> QUOTED TEXT
"""
On the first day of 2021, I went for a walk around sunset. It is a favorite time of the day for me, especially in the winter, with the sun so low in the horizon. The light is delicate and enchanting. As light leaves and darkness comes on, it is one of those liminal times. The border between the past and present, the living and the dead, becomes more of a membrane. We can be fed with what we don’t comprehend.
A
short walk from our house is Matt’s Bar at 35th and Cedar, where the
Jucy Lucy was born (sorry, 5-8 Club, but it was here). On the semaphore pole are
the remains of a memorial to three people, killed by an 18-year old driver who
had stolen a car. The three people were
coming from a family gathering; they had no knowledge of the young man, nor of
how their lives would connect in that one awful moment.
I
walked down one block to the Holiday Gas Station, where a small memorial sits
in the snow. A 23-year old man was killed by police on the last day of 2020.
The police released footage that seems to show he fired first at the officers
who had pulled them over. The young man
had had some knowledge of law enforcement, with a few “run-ins” with the law. But
none of his family and friends saw this coming.
I don’t know if he knew the officer who shot and killed him. The gas station is less than a mile from where
George Floyd was murdered by police on Memorial Day.
I
walked a block west, watching the sky, then turned back north on 18th
Ave, the street we live on. At 35th
and 18th is the parking lot of the Hope Temple Foursquare
Church. The low sign on the corner of
the lot has been fully repaired since a hit and run driver struck it. The same
driver, a young man drunk and going close to 70 miles an hour, hit a car at that
intersection, killing a young man. The
victim was a scientist, and a musician who played in a local band. He lived with his wife one block as the crow
flies from our house. There was a
memorial for him for a long while, but now that has gone away. The house he lived in has gone away as well, made
unfit by a huge tree that was felled during a storm a year after his death.
"""
> RECORDS
"""
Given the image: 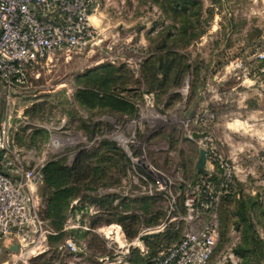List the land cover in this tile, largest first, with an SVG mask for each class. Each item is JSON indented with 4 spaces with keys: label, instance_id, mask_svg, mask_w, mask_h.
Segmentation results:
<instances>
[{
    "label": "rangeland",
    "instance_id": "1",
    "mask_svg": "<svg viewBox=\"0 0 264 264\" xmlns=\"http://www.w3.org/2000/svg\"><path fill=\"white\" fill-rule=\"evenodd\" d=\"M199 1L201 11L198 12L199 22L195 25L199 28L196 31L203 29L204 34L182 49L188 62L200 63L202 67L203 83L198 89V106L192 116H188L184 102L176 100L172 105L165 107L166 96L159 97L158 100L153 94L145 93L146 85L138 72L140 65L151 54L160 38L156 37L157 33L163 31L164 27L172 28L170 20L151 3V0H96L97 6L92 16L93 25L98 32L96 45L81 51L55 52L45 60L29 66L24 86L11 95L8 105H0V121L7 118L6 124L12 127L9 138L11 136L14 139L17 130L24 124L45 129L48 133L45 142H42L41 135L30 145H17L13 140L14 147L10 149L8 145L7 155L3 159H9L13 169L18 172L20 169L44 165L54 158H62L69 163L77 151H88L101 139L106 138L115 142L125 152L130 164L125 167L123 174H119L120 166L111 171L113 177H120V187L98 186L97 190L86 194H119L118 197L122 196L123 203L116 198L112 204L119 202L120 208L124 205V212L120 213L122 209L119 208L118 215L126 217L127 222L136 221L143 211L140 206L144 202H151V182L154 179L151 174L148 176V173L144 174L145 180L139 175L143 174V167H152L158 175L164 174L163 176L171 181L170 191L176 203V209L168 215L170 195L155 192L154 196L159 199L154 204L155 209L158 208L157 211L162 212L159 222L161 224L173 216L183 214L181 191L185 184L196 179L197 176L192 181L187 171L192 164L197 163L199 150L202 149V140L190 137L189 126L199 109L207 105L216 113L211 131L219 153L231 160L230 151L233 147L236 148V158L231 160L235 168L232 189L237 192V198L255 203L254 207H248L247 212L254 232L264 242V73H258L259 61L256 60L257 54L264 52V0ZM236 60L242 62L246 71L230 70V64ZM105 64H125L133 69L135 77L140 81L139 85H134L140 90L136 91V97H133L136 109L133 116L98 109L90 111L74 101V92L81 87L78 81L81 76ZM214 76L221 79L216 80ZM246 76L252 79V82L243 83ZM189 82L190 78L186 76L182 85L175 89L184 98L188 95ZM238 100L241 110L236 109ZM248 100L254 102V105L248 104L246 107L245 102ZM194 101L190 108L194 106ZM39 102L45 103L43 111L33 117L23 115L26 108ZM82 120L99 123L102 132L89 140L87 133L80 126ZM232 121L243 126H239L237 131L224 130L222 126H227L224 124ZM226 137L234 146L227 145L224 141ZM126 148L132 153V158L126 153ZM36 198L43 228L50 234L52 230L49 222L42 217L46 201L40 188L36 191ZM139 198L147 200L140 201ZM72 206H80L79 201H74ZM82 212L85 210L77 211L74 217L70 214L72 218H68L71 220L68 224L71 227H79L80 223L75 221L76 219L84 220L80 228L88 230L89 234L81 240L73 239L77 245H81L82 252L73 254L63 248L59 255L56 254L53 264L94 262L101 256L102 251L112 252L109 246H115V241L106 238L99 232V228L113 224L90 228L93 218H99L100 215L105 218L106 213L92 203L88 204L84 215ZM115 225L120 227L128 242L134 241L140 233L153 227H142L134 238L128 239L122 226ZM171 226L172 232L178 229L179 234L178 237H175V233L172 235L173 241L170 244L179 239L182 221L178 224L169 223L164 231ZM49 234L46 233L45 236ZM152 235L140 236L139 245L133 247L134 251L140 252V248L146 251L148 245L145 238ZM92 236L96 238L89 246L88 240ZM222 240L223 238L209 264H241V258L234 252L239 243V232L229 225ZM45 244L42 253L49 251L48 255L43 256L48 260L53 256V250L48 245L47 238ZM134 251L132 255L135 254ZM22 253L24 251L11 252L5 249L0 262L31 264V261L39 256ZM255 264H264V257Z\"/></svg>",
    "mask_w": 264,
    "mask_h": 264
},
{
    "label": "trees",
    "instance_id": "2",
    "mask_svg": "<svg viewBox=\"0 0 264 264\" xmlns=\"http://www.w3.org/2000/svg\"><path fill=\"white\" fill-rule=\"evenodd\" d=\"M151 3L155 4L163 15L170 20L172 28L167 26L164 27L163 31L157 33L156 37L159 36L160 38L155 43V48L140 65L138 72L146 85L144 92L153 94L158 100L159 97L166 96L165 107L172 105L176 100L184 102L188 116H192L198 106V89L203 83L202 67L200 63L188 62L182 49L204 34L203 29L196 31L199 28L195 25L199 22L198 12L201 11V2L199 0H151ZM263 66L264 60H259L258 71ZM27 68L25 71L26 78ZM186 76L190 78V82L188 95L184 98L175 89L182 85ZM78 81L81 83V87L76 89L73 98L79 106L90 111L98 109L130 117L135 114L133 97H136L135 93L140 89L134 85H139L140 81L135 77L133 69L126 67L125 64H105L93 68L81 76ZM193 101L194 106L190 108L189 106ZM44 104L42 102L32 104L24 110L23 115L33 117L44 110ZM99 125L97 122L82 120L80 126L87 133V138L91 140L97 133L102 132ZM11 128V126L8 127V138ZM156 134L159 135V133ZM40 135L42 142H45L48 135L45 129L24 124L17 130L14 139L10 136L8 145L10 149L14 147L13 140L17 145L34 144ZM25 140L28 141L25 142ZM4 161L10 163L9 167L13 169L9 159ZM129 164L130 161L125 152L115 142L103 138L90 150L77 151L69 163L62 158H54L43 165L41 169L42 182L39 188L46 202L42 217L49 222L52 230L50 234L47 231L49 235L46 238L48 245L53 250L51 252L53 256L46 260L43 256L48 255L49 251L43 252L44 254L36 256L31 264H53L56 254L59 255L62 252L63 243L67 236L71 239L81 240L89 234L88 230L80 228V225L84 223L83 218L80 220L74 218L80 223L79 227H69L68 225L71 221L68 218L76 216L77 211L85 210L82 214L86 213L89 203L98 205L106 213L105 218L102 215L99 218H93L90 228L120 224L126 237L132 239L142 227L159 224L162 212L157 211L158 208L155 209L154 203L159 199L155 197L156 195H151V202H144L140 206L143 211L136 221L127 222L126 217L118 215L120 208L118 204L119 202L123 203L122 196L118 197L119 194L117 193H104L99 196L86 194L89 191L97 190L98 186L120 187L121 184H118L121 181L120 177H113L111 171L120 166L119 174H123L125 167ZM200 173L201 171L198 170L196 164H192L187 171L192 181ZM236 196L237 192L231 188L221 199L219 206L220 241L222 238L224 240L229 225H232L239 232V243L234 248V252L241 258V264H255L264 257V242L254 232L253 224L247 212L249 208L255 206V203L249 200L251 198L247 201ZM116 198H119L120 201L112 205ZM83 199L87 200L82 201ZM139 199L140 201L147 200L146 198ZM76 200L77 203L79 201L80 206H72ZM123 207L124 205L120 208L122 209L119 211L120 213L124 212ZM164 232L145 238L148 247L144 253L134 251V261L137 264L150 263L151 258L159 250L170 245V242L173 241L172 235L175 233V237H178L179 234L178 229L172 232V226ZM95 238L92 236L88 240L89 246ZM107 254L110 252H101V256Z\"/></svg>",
"""
> SHORT TASK 1
Answer these questions using the essay about the sunset walk:
(a) At which intersection does Matt's Bar stand?
(b) How old was the man killed by police at the Holiday Gas Station?
(c) What made the scientist's former house unfit?
> SHORT TASK 2
Carry on the essay about the sunset walk from the point where it stops.

> TASK OUTPUT 1
(a) 35th and Cedar.
(b) He was 23 years old.
(c) A huge tree felled during a storm a year after his death.

> TASK OUTPUT 2
On
the second day of 2021, I thought about
these memorials, and I thought about the places where happenstance or fate or a
terrible coincidence brought the lost lives to their end.
At
Matt’s, a Jucy Lucy is a concoction where cheese is sealed between two thin hamburger
patties and then fried. It comes with a
warning to watch the first bite, because the cheese is so hot. It’s been a neighborhood cornerstone for
years. I remember back in the 70’s, it
was so smoky you couldn’t see to the end of the bar. Since Minnesota outlawed smoking in indoor
establishments, it has become a place where families as well as young adults
hang out.
The
gas station has a long pit to the north of the car wash; I assume it is to
eliminate stormwater runoff from entering the storm sewers and then onto the
river. We’ve bought gas there many times; our Cub Foods reward card gives us
10, 20, 30 cents off per gallon, depending on how much food we buy.
The
sign on the Foursquare Church parking lot has a logo with white silhouettes on
different color squares: a cross on red, chalice on blue, crown on purple, dove
on yellow. I assume they represent the
four core beliefs of every Foursquare Church: Jesus is our savior, healer,
baptizer and soon coming king. The
members of the church have planted several trees in the boulevard on both sides
of 35th Street..
One
square block, three memorials to needless death, at three random places.
Our
soon to be departing president vetoed the defense bill, not because he wants to
limit our death-making machine, but because he didn’t want the part that
eliminated the name of traitor racist generals from military bases. Those memorials of Confederate generals are
not outpourings of sorrow, or rage at injustice, or the hope of keeping a loved
one’s memory alive. They are about glorifying
terrorism.
This
is not the blog post I anticipated writing in this new New Year. But there is still grieving in my soul, for
what we’ve lost this past year, and during the life of our city and
country. It is serenity we need to
accept our losses; it is courage we need to work to change the things we can,
it is the wisdom hidden in the evening winter sky that gives me hope.
Be
beauty. Be justice. Be memory.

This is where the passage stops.